Users of the Lympo app can sell their anonymised data to companies, including insurers, health and fitness businesses, and health food companies. In exchange, they currently get tokens to spend on premium features and discounts on the app, and the company envisages a blockchain-based marketplace for insurers and others to purchase the data in return for discounts.
“If it is anonymised and monetised at the same time, there is really no downturn,” said Rõivas who joined the Lithuanian startup as the Chairman of its supervisory board in August. “Currently, most people that use wearables just give their data away for free. Health data is immensely valuable for both sports and health industries to create better products and cure respectively.”
The app does not store health-related personal data on the blockchain, so that users have control and can delete it any time as required by European Union regulations. Instead, blockchain is used to make payment transactions and record permissions given by users for companies to access their data.
This approach fits with the broader data principles used by the Estonian Government, Rõivas added. “It is a general rule in all Estonian public databases that the citizen himself should be in charge. This helps to create trust in the system and it works really well in many cases, including the nationwide health record.”
This month, Lympo launched in the US in partnership with American entrepreneur and investor Mark Cuban and basketball team Dallas Mavericks, which is owned by Cuban.
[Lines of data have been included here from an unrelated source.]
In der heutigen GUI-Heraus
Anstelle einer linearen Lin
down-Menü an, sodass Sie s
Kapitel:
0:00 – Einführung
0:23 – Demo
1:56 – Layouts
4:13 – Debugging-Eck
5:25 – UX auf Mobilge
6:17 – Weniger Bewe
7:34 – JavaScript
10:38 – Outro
The app and its approach is part of a broader move in the insurance industry to encourage people to share data in exchange for personalised premiums. A life insurance company owned by Canadian firm Manulife has said that it will now only sell policies that are tied to people’s health data from their fitness trackers and elsewhere, Reuters reported.
Data analytics and artificial intelligence are “changing the face of traditional insurance”, Kalai Natarajan, head of Strategic Engagements at Prudential Singapore told the Business Times. The company is “investing in preventative healthcare because we see a need to move away from the traditional role of underwriting a life, collecting a premium and paying for treatment when the person falls sick”.
The company invested S$70 million in tech for its Singapore business last year and has launched an AI-powered health and wellness platform in Singapore, including four tech apps assess their health and find doctors nearby, the Business Times reported.
The Singapore Government’s HealthHub app also encourages people to share their health and fitness data in exchange for shopping rewards, so as to keep the population fit and healthy.